**SOURCE TEXT:**
The patient also showed some functional forward shift of the mandible, which can be observed in many cases of Cl III with an anterior cross bite due to occlusal interferences. Orthodontic camouflage in many Class III cases addresses the sagittal problems, but seldom on the improvement of vertical deficiency. 20, 21, 22, 23, 24 The extrusion of the maxillary anteriors was planned to improve the incisor visibility and smile arc as reported in a few can reports published. 24 The clockwise rotation of the occlusal plane was advantageous in improving smile arc as proposed by Eric Liou et al. 9 Posterior bite plate was used on the upper posteriors to open the bite while the reverse overjet was corrected. After achieving a positive overjet, the posterior bite plate was discontinued. Two buccal shelf bone screws (2x12mm) were placed in the third and fourth quadrants. A parallel force vector was used. Asymmetric mandibular dentition distalization was desired which was more on the right side to correct a full cusp Cl III molar relation to a Cl I molar relation. On the left side the amount of distalization was limited to correct a half cusp Cl III to a Cl I molar relation. The distalization force was stopped after achieving Cl I molar relation bilaterally. The goal of achieving a functional mutually protected occlusion with cuspid rise was achieved.
Critical appraisal
Although the results from an orthodontic point of view look satisfactory, as a new modality of treatment, a long-term follow-up will determine the success achieved. All the aesthetic and functional goals were achieved and a stable posterior occlusion with symmetric cusp to fossa relation was established bilaterally. The case selection, the biomechanics, and the appreciation of the anatomic limitations would remain as some of the important perspectives for achieving the final objective.
Conclusion
The primary objective of any new clinical protocol is to enhance treatment quality by incorporating precision, expanding treatment horizons, and to make the treatment more acceptable to the patient.
By employing extra radicular bone screws in distalization techniques, with careful biomechanical consideration, we can effectively address emerging challenges and surpass limitations, ultimately striving for the pinnacle of the ever eluding clinical excellence.
Patient Consent Declaration
The author affirms that all appropriate patient consent forms have been obtained. The patients have willingly given their consent for the usage of their images and other clinical information in the journal. The patients are aware that their names and initials will not be disclosed, and utmost efforts will be taken to protect their identity. However, complete anonymity cannot be guaranteed.

**DATA FOR REVIEW:**
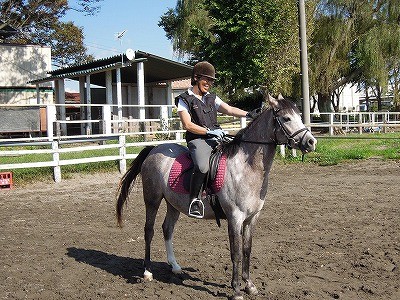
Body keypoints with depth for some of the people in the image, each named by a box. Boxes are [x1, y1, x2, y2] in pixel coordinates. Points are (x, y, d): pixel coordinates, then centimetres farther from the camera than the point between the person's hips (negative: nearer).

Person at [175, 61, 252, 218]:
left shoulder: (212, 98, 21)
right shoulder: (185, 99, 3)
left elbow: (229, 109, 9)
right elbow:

--

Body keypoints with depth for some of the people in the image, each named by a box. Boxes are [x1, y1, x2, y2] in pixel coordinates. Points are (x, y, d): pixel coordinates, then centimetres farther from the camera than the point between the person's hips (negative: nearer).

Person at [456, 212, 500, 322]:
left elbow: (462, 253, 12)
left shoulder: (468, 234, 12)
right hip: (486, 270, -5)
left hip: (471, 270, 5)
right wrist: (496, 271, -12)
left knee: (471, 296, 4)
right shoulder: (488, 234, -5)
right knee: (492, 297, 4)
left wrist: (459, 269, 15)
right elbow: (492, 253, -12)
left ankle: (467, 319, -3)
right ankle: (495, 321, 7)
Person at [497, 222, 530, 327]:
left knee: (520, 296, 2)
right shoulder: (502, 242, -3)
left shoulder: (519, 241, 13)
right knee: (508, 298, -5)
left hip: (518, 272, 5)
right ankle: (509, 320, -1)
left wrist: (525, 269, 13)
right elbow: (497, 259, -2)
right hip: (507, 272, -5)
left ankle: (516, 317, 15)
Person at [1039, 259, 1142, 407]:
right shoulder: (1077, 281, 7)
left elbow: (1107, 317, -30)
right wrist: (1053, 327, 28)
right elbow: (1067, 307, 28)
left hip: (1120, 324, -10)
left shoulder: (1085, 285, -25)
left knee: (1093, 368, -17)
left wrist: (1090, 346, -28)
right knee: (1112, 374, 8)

**ACTIVITY A:** From the orthodontic case report, quote everything from "Critical appraisal" down to "the final objective.".
**ACTIVITY B:**
Answer these questions using the orthodontic case report:
(i) What size were the buccal shelf bone screws?
(ii) What was placed on the upper posteriors to open the bite?
(iii) According to the critical appraisal, what will determine the success achieved?

**RESULT A:**
Critical appraisal
Although the results from an orthodontic point of view look satisfactory, as a new modality of treatment, a long-term follow-up will determine the success achieved. All the aesthetic and functional goals were achieved and a stable posterior occlusion with symmetric cusp to fossa relation was established bilaterally. The case selection, the biomechanics, and the appreciation of the anatomic limitations would remain as some of the important perspectives for achieving the final objective.

**RESULT B:**
(i) 2x12mm
(ii) A posterior bite plate
(iii) A long-term follow-up